Some might argue we're already getting the latter in America, why not have the former while we're at it?

To be less glib, I'm not so sure this is actually proven. Yes, authoritarianism probably does track with social conservatism (even the Soviet Union disliked gays and Jews), but your argument is more an argument against tyranny in general, and one argument against tyranny is that the tyrant's rule is governed by his personality. The more concentrated power is, the more dangerous it is generally--so I suppose you are right, but not quite so directly.

prevent them from consensually putting substances in their own bodies

The west already prevents me from consuming whatever antibiotic whenever I want on threat of jail for both me and the people who supply the antibiotic to me.

Yeah, get back to me about legalizing smoking fentanyl on the train after I get to legally buy raw milk.

I sympathise with your position, as someone who supports legalised drugs and criminalised vagrancy. Most people seem to treat them as a package deal, so it's understandable that you'd defend one in order to protect infringements upon the other.

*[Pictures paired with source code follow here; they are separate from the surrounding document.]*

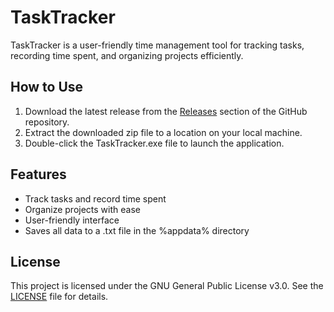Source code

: # TaskTracker

TaskTracker is a user-friendly time management tool for tracking tasks, recording time spent, and organizing projects efficiently.

## How to Use
1. Download the latest release from the [Releases](https://github.com/killer6oose/TaskTracker/releases) section of the GitHub repository.
2. Extract the downloaded zip file to a location on your local machine.
3. Double-click the TaskTracker.exe file to launch the application.

## Features

- Track tasks and record time spent
- Organize projects with ease
- User-friendly interface
- Saves all data to a .txt file in the %appdata% directory

## License

This project is licensed under the GNU General Public License v3.0. See the [LICENSE](https://github.com/killer6oose/TaskTracker/blob/main/LICENSE) file for details.

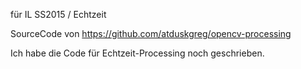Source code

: für IL SS2015 / Echtzeit

SourceCode von https://github.com/atduskgreg/opencv-processing

Ich habe die Code für Echtzeit-Processing noch geschrieben.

It's unfortunate that things have to be like this, though. We're left with a policy that accommodates the moral non-negotiables of liberals and conservatives, at the cost of screwing up everything else.

You can have legalised drugs and criminalised vagrancy, just how it's fine to shit in a toilet but doing it in public comes under public indecency laws (and for good reason). Drugs should be legal but their consequences being publicly displayed should get the whip broguht down on your back.

So you think TheMotte's DDOS provider and server would be shut down by government goons if it were registered in Singapore? Is that your argument?

You misunderstand. It's not about people "consensually putting substances in their own bodies", it's about the violence taking place on many subway systems in America such that people will stop taking the subway.

I personally do not care if someone does consensually put substances in their own bodies, provided that this is done in the privacy of their own home, apartment, or other private room. Under this condition, it simply does not affect other people. However, when this is done in public, it creates a risk for violent behavior. Then this violent behavior deters people from using the subway. People not using the subway is bad because they might drive instead, and driving is bad for things like climate change and whatnot. Hence, the argument for prosecuting drug usage in public.